> [Instruction]:
For the records that follow, please set down exactly the lines between the one holding "led1: 0.2835 -> 0.264" and the one holding "KDSLQDFK: 375 -> 520", inclusive, and only those.

> [Exercise data]:
-*-

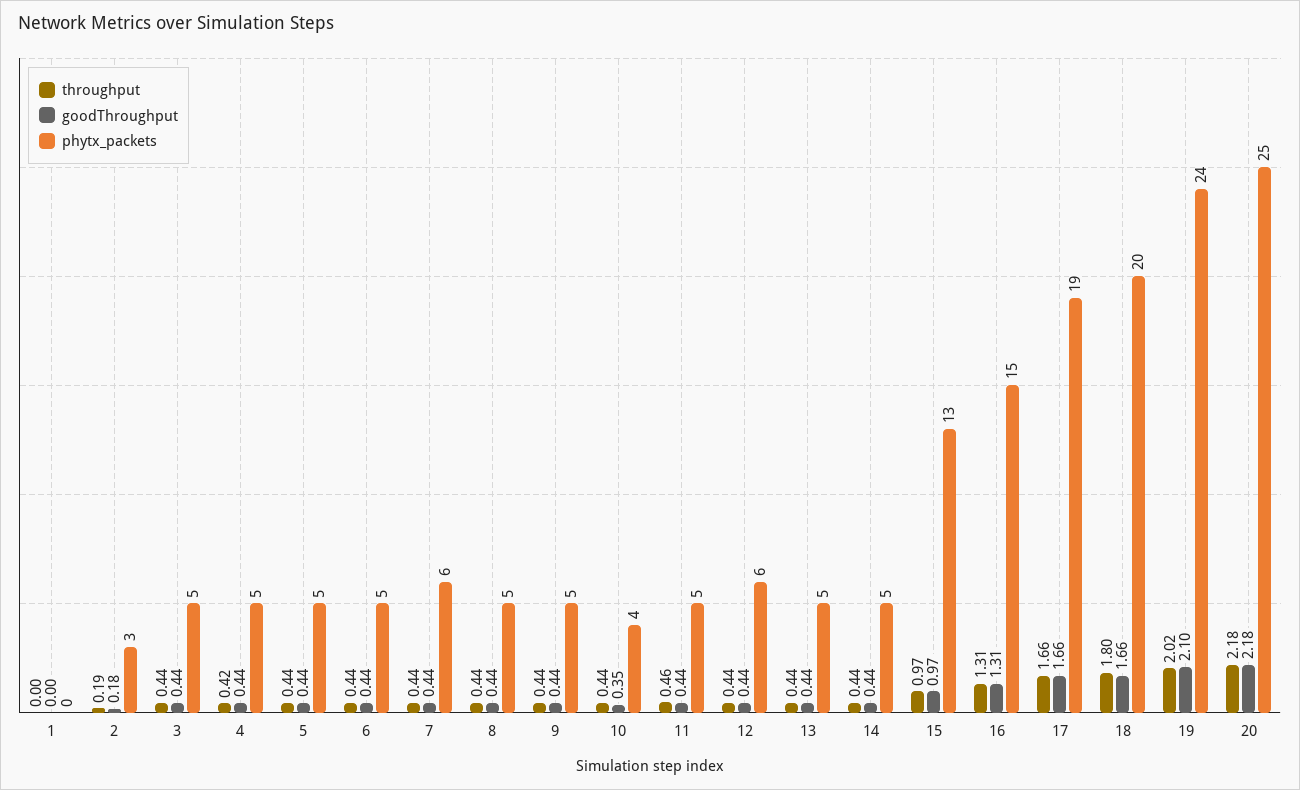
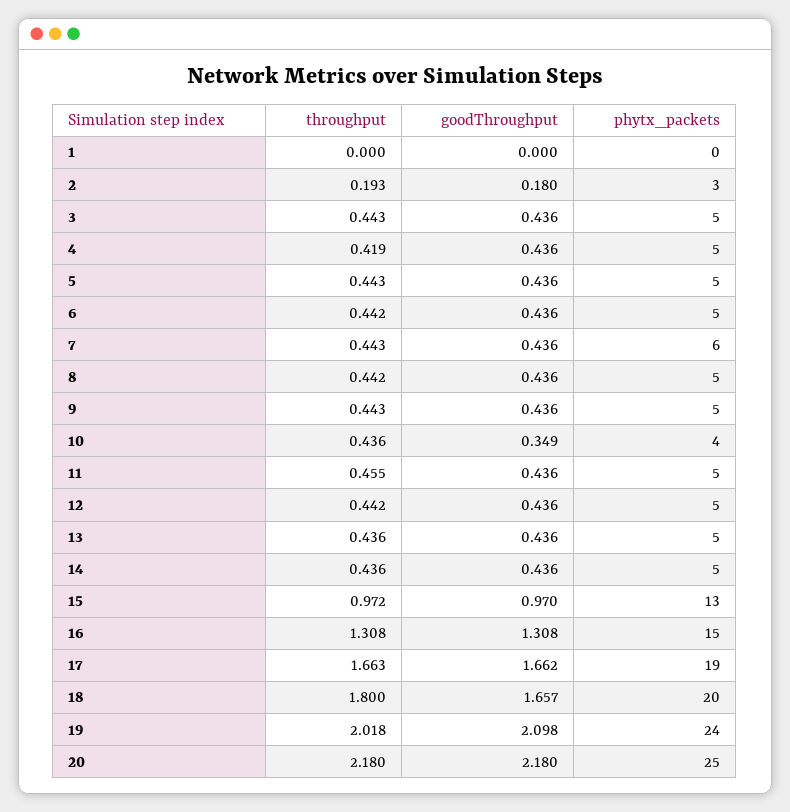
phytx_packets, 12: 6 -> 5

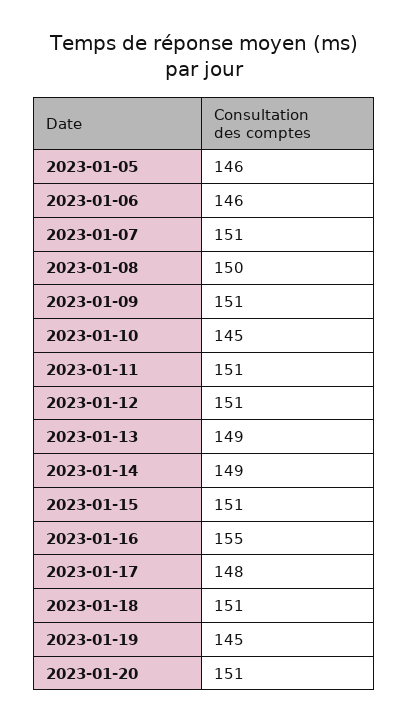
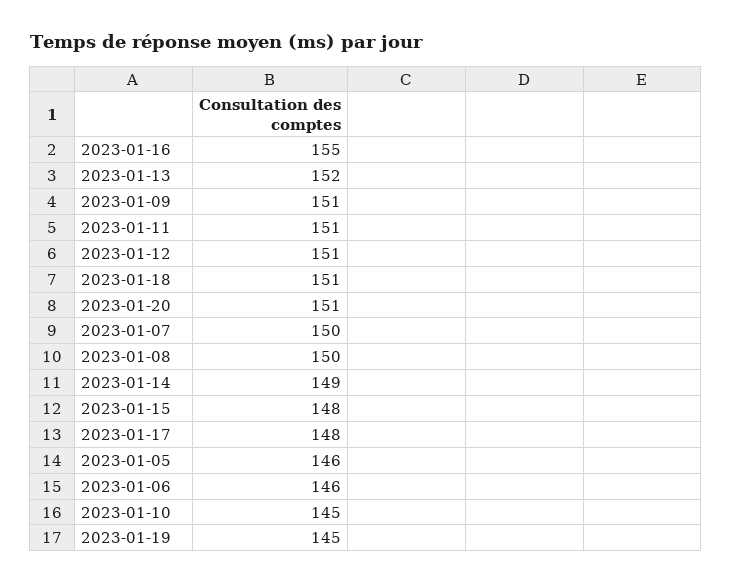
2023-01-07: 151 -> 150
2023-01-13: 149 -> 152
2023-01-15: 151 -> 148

-*-

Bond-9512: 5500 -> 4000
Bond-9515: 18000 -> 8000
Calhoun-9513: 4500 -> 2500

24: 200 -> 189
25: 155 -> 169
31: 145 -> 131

-*-

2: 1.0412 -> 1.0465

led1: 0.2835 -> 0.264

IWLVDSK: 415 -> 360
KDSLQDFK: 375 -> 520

-*-

> [Response area]:
led1: 0.2835 -> 0.264

IWLVDSK: 415 -> 360
KDSLQDFK: 375 -> 520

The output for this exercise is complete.